The Hellraiser looks exactly like I figured it would. Which is stupid. But when I was 15 I probably would of had to have one.


----------



## MaxOfMetal (Oct 24, 2012)




----------



## Wings of Obsidian (Oct 24, 2012)

Schecter makes acoustics now?...

Wow....I used to have a schecter, sold it because I wasn't a fan, but I will have to get around to checking these out at some point since I'm currently in the market for a new acoustic.


----------



## Eric Christian (Oct 25, 2012)

GuitaristOfHell said:


> Omen Extreme Acoustic - Schecter Guitar Research
> 
> Hellraiser Stage Acoustic - Schecter Guitar Research
> 
> ...


 
My first thoughts based on their gaudy electric guitars are clunky fat necks with acoustically dead bodies plus terrible customer service.


----------



## MetalBuddah (Oct 26, 2012)

Wings of Obsidian said:


> Schecter makes acoustics now?...
> 
> Wow....I used to have a schecter, sold it because I wasn't a fan, but I will have to get around to checking these out at some point since I'm currently in the market for a new acoustic.

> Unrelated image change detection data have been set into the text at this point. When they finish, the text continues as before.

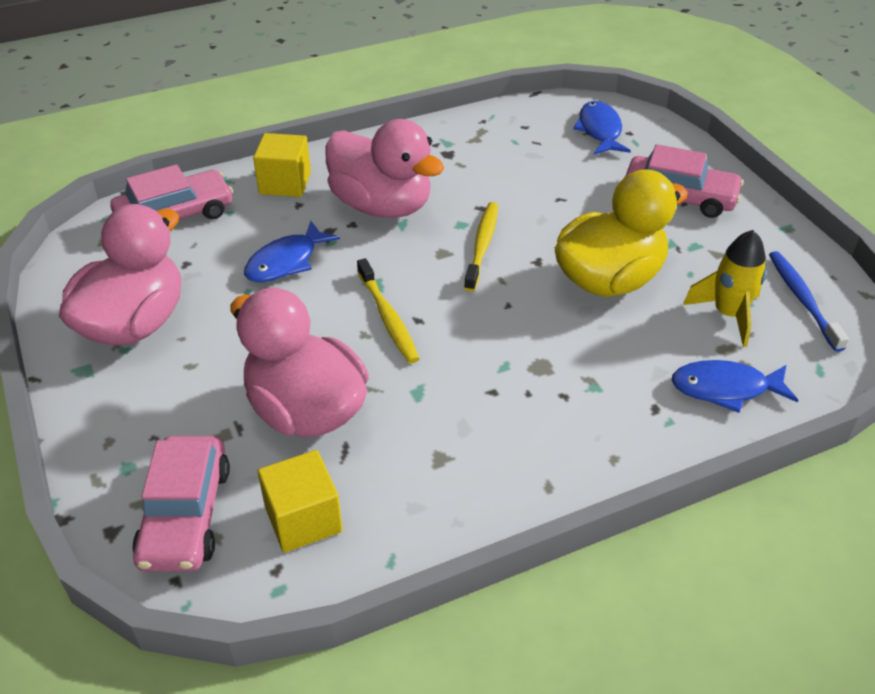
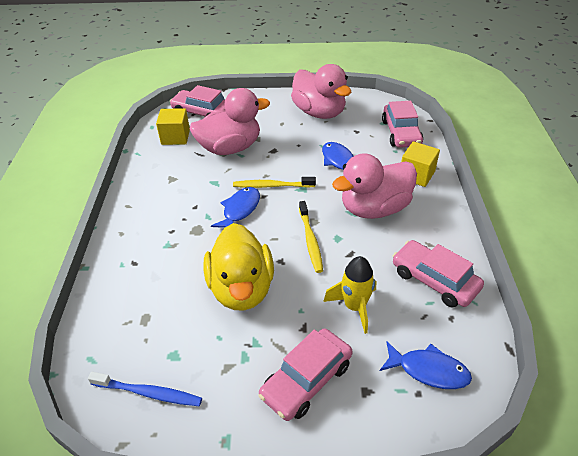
camera: 115 degrees right, 0 degrees up
yellow toothbrush [464,202,498,292] -> yellow toothbrush turned 45 degrees clockwise [299,201,323,273]
blue fish [672,360,798,413] -> blue fish moved to [211,187,260,228]
yellow rocket [683,230,767,347] -> yellow rocket moved to [323,256,376,334]
none -> pink car [393,240,484,307]

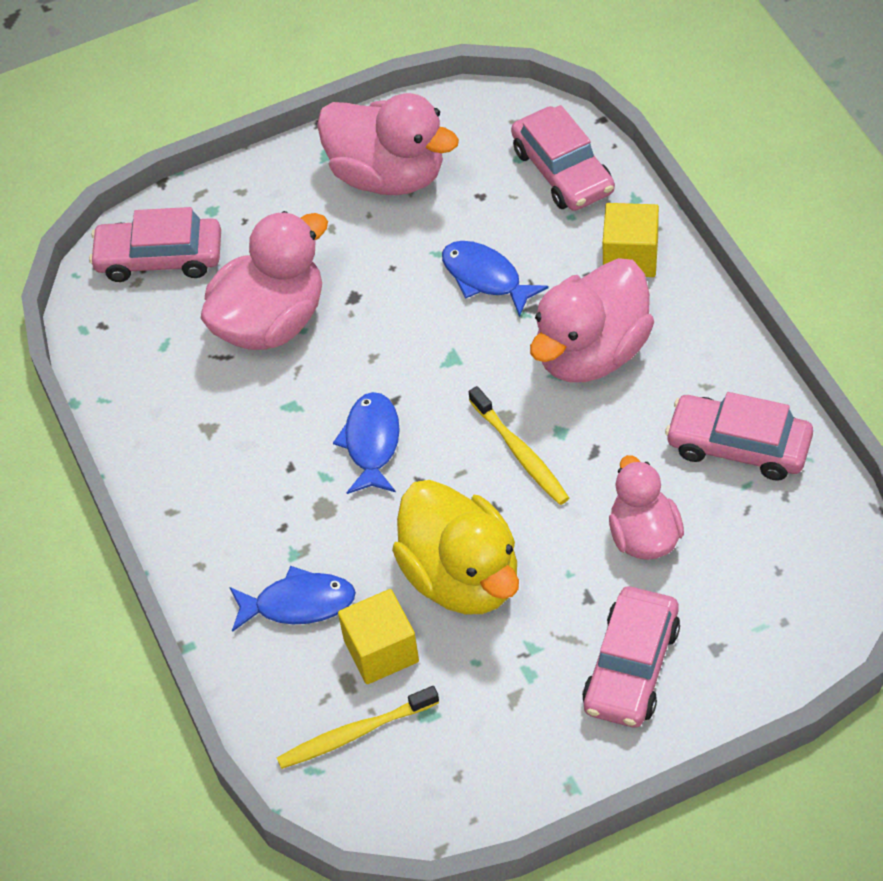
camera: 20 degrees left, 10 degrees up
blue toothbrush [88,372,202,406] -> none
yellow cube [156,108,190,145] -> yellow cube moved to [338,589,419,684]
yellow toothbrush [233,177,316,188] -> yellow toothbrush moved to [277,686,439,769]
yellow rocket [323,256,376,334] -> pink duck [609,455,684,560]
blue fish [380,341,472,389] -> blue fish moved to [230,566,356,632]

They have made acoustics before, they just haven't really done anything in the recent past. The omen looks cool but damn that hellraiser is GAUDY for an acoustic....and this is coming from a guy who's main 6 is a Hellraiser


----------



## Wings of Obsidian (Oct 28, 2012)

The woods just seems......ehhh....I agree with Eric Christian, they might be acoustically dead.


----------



## All_¥our_Bass (Oct 28, 2012)

I thought the acoustics were gonna have the same body shapes as the electrics.


----------



## Bevo (Oct 29, 2012)

Interesting but.......no.


----------



## Fiction (Oct 29, 2012)

Even 14 year old Fiction would not of been a fan.


----------



## SirMyghin (Oct 30, 2012)

JStraitiff said:


> The hellraiser looks cool but i simply dont even bother with low end guitars. When it comes to guitars you get what you pay for.



Fixed 

Those are hideous (like every schecter I have seen, so no surprise)


----------



## Stealthdjentstic (Oct 30, 2012)

I would way rather buy another Seagull. I wonder if people will actually buy these?


----------